## Text provided
=== Begin Enclosure ===
Elder Abuse: Failing to Provide the Necessities of Life if a Crime

The court found that the daughter seriously abused her position of trust in relation to her mother, in addition to benefiting financially from keeping her mother with her. Even though the daughter had limited mental capabilities, she knew or ought to have known that her mother required medical attention and the failure to provide her mother with the necessaries of life contributed to her death.

R. v. Nanfo

Mary Nanfo always lived with and relied on her parents. After the death of her father, she became the primary caregiver for her mother, Maria Nanfo. Mrs. Nanfo was obese, almost blind, incontinent, suffered heart attacks and had been diagnosed with dementia. Especially towards the end of Mrs. Nanfo’s life, her daughter provided little care of any kind. The house was unsanitary: human feces covered the floor, walls and bedding while garbage was piled high. Despite her serious medical conditions, Mrs. Nanfo had not seen a doctor for years. The daughter frequently left the home for long periods of time, leaving her mother home alone. When Mrs. Nanfo eventually died of a heart attack, her daughter waited more than 24 hours after her death to call the police because she wanted to try to clean up the house. The court sentenced Ms. Nanfo to imprisonment for one year to be served as a conditional sentence in the community. The court arrived at this sentence because it felt Ms. Nanfo loved her mother “in her own way.” The court found that Ms. Nanfo had a lifelong dependence on her parents which resulted in her being only marginally capable of looking after herself and unable to care for a senior with great care needs. As the situation grew worse, it had become harder for her to handle and the situation may have been aggravated by depression.
=== End Enclosure ===
## Data listing
=== Begin Enclosure ===
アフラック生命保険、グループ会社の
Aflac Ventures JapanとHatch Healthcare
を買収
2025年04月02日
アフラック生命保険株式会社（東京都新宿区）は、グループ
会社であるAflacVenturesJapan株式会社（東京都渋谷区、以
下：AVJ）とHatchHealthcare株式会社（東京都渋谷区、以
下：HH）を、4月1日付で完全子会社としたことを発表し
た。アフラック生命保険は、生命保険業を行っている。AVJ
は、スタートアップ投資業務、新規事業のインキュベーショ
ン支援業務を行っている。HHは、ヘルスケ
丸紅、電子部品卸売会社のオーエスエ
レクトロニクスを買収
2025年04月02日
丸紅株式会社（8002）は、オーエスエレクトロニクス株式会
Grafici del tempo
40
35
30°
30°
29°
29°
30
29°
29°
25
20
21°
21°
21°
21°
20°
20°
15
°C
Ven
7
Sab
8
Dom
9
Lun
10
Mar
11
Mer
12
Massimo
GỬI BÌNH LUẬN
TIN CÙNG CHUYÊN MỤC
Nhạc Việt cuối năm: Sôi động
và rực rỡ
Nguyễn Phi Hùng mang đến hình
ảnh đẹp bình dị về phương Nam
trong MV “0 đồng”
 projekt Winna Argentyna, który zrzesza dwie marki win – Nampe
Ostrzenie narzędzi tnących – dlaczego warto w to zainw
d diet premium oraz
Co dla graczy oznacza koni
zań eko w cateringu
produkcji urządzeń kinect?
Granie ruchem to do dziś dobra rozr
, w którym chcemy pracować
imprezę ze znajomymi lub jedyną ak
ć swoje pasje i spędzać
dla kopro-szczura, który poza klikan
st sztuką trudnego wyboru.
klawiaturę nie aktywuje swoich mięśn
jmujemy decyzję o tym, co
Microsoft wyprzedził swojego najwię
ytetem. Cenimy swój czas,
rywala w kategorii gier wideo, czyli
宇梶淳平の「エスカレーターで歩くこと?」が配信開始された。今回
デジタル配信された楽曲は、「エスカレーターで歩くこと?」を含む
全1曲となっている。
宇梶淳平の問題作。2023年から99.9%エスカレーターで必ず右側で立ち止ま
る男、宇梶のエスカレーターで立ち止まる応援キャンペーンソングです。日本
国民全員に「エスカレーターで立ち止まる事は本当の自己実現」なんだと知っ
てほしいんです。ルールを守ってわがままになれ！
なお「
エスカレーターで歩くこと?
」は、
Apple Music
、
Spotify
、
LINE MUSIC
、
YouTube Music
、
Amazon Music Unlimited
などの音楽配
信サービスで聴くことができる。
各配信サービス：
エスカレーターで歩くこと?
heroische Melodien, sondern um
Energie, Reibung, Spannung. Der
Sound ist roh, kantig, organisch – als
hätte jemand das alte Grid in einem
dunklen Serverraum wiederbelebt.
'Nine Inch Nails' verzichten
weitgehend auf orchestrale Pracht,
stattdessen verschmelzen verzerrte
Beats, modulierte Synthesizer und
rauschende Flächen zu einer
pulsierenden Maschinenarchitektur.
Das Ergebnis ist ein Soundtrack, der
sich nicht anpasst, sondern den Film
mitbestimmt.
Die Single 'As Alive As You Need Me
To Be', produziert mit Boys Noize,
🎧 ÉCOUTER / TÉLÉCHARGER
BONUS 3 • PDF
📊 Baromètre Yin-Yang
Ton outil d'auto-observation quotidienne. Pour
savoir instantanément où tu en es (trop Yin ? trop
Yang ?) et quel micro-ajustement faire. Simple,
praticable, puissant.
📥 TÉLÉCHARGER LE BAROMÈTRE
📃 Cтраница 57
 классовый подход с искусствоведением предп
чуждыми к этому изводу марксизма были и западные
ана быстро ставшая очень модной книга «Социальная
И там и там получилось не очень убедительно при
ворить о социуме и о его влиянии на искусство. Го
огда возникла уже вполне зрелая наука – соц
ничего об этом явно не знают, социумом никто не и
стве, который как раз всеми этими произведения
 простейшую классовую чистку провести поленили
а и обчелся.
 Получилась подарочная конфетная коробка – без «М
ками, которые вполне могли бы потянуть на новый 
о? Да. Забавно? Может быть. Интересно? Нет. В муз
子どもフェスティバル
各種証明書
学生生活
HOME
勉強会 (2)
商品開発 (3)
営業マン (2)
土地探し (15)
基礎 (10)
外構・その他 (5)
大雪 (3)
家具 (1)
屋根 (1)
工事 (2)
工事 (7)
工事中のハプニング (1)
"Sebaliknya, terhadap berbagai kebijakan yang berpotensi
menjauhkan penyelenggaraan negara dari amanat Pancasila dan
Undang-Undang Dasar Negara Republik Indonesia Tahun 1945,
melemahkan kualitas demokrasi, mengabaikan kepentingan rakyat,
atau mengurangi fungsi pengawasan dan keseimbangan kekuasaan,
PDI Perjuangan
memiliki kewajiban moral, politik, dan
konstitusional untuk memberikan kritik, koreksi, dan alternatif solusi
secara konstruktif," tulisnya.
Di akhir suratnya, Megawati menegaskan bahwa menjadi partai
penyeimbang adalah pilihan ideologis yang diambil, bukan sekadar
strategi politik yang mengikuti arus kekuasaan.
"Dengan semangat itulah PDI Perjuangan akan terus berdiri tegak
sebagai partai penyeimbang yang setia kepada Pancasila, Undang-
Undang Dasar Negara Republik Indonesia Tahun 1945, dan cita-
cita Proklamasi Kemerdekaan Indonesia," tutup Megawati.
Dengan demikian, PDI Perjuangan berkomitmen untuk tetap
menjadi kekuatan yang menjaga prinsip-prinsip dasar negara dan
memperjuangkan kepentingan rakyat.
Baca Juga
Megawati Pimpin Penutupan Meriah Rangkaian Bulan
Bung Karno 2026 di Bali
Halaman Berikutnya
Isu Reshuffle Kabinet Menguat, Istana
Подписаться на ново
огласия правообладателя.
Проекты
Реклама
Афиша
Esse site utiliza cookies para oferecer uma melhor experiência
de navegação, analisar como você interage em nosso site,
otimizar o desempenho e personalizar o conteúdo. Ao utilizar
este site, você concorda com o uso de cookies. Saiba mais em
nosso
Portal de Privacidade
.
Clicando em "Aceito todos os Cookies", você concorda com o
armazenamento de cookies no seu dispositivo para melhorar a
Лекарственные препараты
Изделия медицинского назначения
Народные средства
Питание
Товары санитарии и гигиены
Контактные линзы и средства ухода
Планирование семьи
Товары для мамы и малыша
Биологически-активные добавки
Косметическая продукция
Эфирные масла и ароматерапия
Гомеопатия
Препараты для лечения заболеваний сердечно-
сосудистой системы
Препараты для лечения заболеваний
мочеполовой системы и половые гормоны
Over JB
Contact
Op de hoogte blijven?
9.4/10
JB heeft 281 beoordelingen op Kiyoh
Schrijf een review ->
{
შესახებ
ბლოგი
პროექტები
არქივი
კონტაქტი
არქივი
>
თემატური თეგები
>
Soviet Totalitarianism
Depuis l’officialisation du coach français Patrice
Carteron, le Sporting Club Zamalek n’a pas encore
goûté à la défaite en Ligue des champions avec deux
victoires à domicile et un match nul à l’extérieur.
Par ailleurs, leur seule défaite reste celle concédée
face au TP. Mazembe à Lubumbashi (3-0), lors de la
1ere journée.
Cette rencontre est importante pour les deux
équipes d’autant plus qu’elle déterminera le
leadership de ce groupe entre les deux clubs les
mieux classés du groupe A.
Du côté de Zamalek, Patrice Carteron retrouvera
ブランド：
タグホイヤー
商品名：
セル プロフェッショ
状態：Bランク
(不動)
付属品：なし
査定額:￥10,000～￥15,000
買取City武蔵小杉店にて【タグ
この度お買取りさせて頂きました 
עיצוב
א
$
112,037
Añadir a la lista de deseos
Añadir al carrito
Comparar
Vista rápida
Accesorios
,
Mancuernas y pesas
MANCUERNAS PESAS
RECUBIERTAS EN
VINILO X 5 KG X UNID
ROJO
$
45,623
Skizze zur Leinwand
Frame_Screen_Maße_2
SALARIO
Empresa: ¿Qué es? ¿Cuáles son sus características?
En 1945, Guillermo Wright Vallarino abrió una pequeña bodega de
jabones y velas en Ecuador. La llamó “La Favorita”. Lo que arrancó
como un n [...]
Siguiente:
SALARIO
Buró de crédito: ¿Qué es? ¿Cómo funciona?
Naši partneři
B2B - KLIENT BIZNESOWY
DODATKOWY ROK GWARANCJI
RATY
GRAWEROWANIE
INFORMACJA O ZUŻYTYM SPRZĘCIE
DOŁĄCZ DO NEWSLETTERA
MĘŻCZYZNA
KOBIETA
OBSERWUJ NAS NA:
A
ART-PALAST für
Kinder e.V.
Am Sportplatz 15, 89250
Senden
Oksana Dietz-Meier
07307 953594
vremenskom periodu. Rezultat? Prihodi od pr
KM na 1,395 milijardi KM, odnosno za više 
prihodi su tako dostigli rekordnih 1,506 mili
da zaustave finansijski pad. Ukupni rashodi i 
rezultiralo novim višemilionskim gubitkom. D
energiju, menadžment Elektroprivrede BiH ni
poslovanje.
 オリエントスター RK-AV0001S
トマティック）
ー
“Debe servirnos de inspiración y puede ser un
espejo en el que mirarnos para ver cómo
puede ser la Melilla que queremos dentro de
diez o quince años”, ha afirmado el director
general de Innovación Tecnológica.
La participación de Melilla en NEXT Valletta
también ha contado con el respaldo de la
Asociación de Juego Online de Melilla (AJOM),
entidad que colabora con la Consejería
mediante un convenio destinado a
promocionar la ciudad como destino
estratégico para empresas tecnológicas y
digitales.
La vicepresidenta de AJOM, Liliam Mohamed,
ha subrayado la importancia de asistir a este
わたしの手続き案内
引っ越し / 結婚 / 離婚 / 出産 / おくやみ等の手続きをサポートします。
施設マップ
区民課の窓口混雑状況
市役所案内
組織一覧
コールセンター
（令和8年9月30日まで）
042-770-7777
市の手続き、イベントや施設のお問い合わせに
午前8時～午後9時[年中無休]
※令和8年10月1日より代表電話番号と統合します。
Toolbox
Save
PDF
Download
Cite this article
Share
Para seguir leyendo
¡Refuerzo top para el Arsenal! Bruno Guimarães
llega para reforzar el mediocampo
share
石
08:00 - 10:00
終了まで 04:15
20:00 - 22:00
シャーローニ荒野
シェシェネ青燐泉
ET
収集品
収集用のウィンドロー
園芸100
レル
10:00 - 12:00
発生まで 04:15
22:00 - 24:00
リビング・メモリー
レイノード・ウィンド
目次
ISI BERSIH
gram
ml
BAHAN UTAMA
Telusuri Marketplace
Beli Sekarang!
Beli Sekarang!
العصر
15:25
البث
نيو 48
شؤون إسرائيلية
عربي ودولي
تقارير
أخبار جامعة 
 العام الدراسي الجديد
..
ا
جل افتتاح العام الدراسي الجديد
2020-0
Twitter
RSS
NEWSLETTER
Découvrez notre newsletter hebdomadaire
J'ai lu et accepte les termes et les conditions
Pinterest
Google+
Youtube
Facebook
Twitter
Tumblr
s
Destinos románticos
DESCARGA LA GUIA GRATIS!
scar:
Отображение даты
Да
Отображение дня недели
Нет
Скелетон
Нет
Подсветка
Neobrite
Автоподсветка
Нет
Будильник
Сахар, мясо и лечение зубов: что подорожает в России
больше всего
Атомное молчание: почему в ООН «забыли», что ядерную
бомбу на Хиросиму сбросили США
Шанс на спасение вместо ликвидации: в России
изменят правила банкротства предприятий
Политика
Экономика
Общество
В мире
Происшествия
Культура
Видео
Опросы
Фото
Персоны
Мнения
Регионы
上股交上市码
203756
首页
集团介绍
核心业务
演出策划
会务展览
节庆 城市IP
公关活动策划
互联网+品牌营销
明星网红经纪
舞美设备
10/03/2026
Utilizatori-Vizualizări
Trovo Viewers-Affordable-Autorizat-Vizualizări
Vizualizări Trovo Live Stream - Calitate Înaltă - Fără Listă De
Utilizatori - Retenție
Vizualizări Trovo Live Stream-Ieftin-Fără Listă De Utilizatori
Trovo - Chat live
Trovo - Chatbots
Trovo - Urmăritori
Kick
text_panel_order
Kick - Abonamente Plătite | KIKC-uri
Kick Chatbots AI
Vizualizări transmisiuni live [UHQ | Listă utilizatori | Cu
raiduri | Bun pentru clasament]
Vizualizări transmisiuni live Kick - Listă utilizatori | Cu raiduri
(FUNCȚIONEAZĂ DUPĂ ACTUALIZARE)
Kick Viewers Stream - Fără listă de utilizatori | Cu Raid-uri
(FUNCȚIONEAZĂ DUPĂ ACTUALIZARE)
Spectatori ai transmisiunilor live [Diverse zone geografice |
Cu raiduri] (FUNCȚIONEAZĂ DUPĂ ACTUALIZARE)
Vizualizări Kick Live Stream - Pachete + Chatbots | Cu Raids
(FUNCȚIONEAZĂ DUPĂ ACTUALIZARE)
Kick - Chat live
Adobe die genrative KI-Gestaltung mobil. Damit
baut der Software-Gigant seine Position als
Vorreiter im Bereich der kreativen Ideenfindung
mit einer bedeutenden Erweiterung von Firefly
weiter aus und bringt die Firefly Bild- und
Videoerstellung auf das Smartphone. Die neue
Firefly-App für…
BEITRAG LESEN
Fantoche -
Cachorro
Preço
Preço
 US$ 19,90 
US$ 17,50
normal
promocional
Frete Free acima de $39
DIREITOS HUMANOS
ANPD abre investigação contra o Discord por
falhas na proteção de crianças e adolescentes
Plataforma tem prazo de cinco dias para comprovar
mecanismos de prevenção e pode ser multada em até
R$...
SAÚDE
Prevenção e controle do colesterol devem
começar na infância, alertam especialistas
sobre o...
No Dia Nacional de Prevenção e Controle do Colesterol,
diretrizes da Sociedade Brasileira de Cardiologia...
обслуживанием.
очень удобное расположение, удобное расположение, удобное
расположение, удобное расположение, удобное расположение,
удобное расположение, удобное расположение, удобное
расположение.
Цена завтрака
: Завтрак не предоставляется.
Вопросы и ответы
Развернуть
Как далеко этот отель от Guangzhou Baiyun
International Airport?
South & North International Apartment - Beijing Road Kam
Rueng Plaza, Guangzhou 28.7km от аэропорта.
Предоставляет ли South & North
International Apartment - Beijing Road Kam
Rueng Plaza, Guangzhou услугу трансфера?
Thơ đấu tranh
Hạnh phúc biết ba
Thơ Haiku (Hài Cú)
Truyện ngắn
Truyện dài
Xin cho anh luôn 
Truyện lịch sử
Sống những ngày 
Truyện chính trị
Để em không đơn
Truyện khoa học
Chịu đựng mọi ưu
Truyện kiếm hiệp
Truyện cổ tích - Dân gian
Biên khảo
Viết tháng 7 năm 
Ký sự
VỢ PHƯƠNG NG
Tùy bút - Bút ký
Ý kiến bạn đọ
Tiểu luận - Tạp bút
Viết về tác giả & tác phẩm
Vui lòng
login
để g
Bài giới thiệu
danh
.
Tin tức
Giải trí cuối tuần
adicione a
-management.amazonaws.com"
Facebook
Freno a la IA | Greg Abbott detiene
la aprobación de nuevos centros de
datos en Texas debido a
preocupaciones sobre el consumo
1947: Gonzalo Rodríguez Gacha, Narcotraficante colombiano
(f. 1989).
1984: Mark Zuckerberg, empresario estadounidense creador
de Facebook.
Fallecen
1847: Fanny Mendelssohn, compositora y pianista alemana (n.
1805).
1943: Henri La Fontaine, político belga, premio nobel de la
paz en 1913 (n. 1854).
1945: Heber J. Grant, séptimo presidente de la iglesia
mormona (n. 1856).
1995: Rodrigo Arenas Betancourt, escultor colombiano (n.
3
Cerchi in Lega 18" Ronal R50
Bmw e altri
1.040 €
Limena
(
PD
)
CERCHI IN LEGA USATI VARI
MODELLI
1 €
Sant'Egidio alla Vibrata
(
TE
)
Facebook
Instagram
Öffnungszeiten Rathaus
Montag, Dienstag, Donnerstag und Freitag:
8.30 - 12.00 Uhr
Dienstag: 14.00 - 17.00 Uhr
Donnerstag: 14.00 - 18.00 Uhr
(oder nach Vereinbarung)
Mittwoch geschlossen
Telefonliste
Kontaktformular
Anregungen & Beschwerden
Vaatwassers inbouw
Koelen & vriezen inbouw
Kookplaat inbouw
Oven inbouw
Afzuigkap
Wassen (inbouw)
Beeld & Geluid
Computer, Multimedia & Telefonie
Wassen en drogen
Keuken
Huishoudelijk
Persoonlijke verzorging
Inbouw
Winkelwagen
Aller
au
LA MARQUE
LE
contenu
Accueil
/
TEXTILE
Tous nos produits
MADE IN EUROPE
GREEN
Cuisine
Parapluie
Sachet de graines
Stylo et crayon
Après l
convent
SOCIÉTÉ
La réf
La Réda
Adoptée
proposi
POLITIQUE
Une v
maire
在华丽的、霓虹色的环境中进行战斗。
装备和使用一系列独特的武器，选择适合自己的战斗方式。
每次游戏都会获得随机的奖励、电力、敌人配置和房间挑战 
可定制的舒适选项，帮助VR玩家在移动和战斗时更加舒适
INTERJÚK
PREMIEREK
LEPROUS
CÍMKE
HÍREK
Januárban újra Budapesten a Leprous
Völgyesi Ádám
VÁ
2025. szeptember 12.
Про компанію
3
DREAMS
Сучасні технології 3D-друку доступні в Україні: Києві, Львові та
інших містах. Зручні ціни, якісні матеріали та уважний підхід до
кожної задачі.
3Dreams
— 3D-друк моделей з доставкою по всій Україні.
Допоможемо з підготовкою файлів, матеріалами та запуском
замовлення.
=== End Enclosure ===
Write what comes next in the case summary on failing to provide the necessities of life to an elder, picking up after its last sentence.

## Task output
R. v. Noseworthy

Donald Noseworthy lived with his 78-year-old mother in her home. She developed rapid onset Alzheimer’s disease and became incontinent and progressively cognitively impaired. Mr. Noseworthy admitted to assaulting his mother due to her lack of communication skills and because she would soil herself. He also permitted his mother to live in filth and with horrible personal hygiene. The floor of almost every room in the house (except the one belonging to Mr. Noseworthy) was covered in urine and feces. He would not help her to eat although she ate little and required assistance. In the days before her death, he left her lying motionless and did not call 911 for fear that his abuse of his mother would be discovered. Mr. Noseworthy was convicted and sentenced to seven years imprisonment for manslaughter and two years imprisonment for failing to provide the necessaries of life (to be served concurrently).

R. v. Peterson

Dennis Peterson, his sister and 84-year-old father resided in the same building but the doors between the apartments were locked. Mr. Peterson lived on the second floor, the sister stayed on the third floor while the father stayed in the basement.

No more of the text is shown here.